◆ Assignment:
Return the data below unchanged, without images.

Start of Dataset records

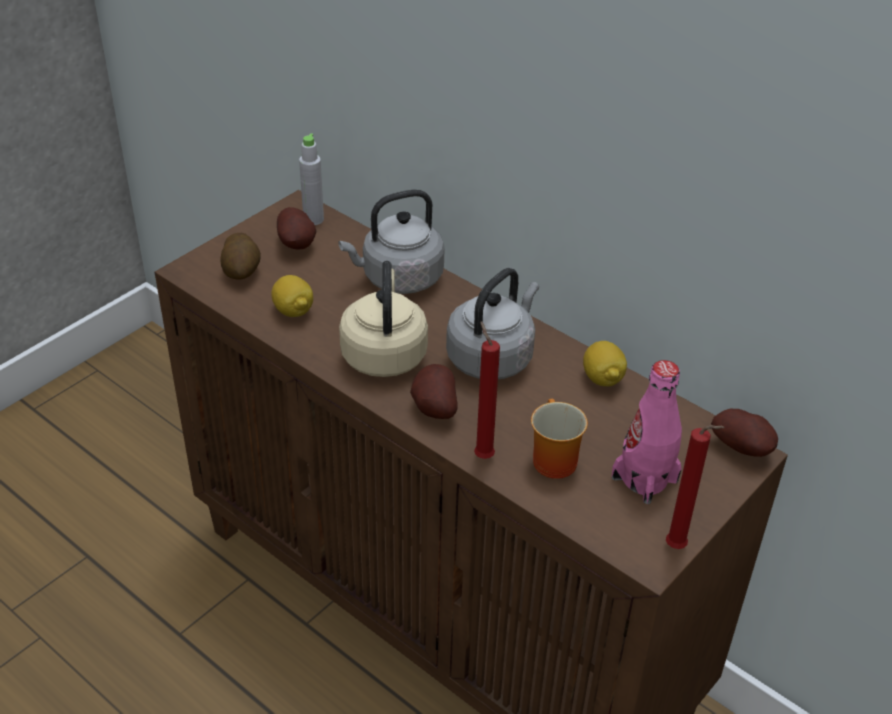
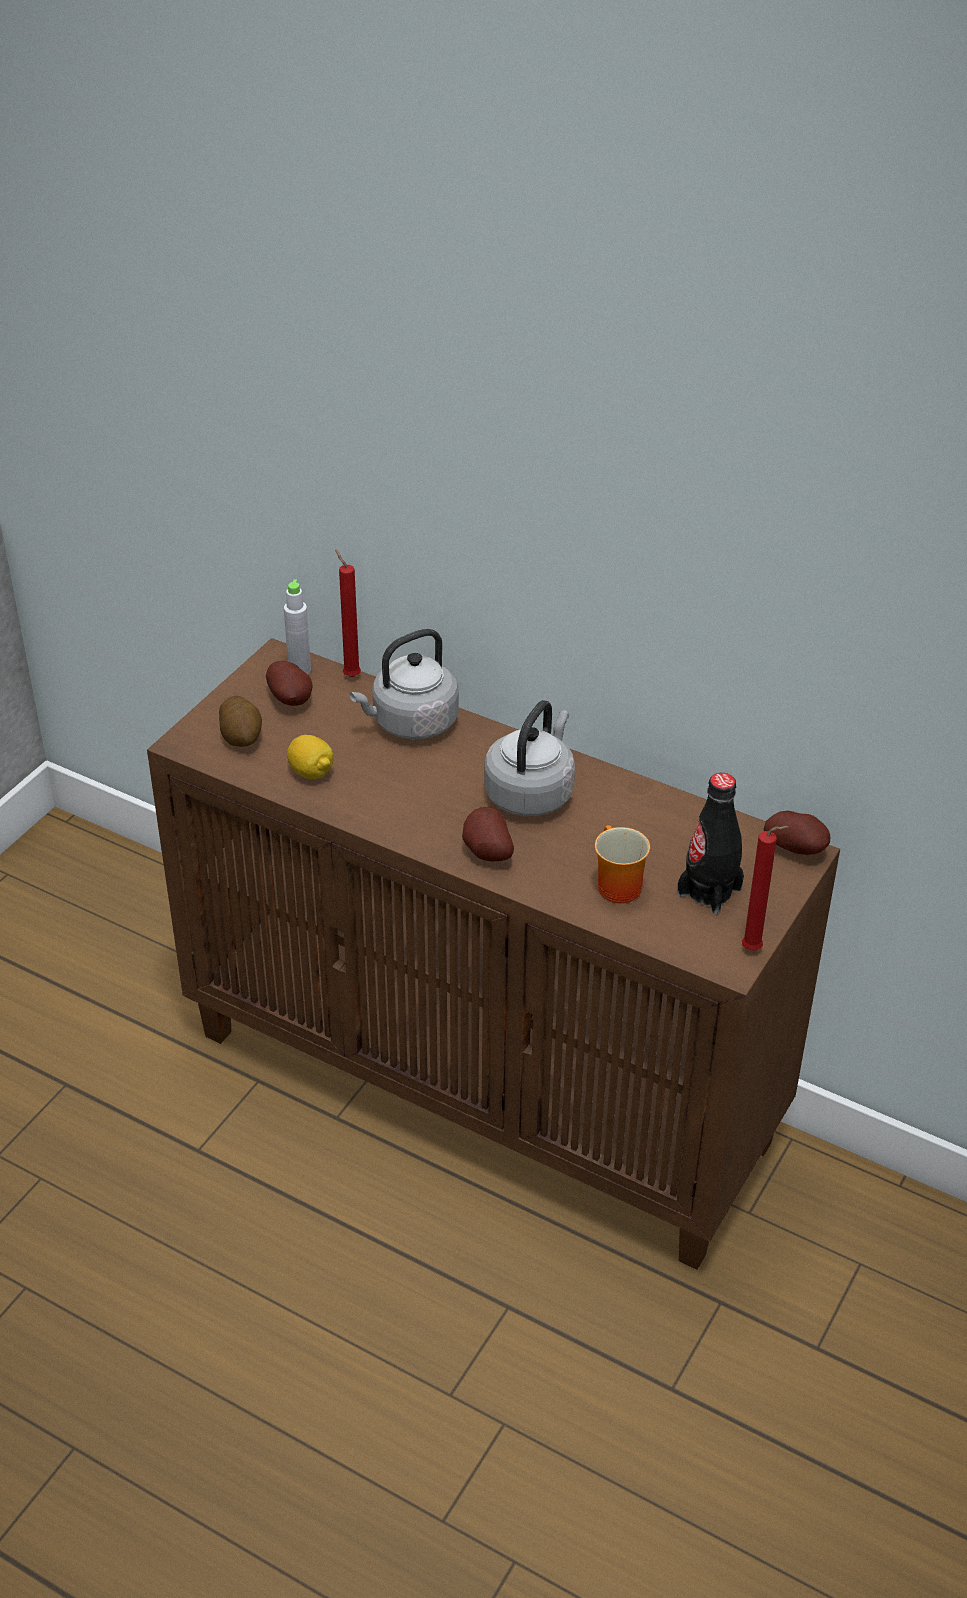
camera: 10 degrees left, 0 degrees up
(384, 353) = (420, 804): beige kettle -> none
(482, 455) = (547, 891): red candle -> red candle (350, 675)
(602, 378) = (646, 799): lemon -> none
(644, 479) = (709, 891): pink bottle -> black bottle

End of Dataset records

◆ Output below:
camera: 10 degrees left, 0 degrees up
(384, 353) = (420, 804): beige kettle -> none
(482, 455) = (547, 891): red candle -> red candle (350, 675)
(602, 378) = (646, 799): lemon -> none
(644, 479) = (709, 891): pink bottle -> black bottle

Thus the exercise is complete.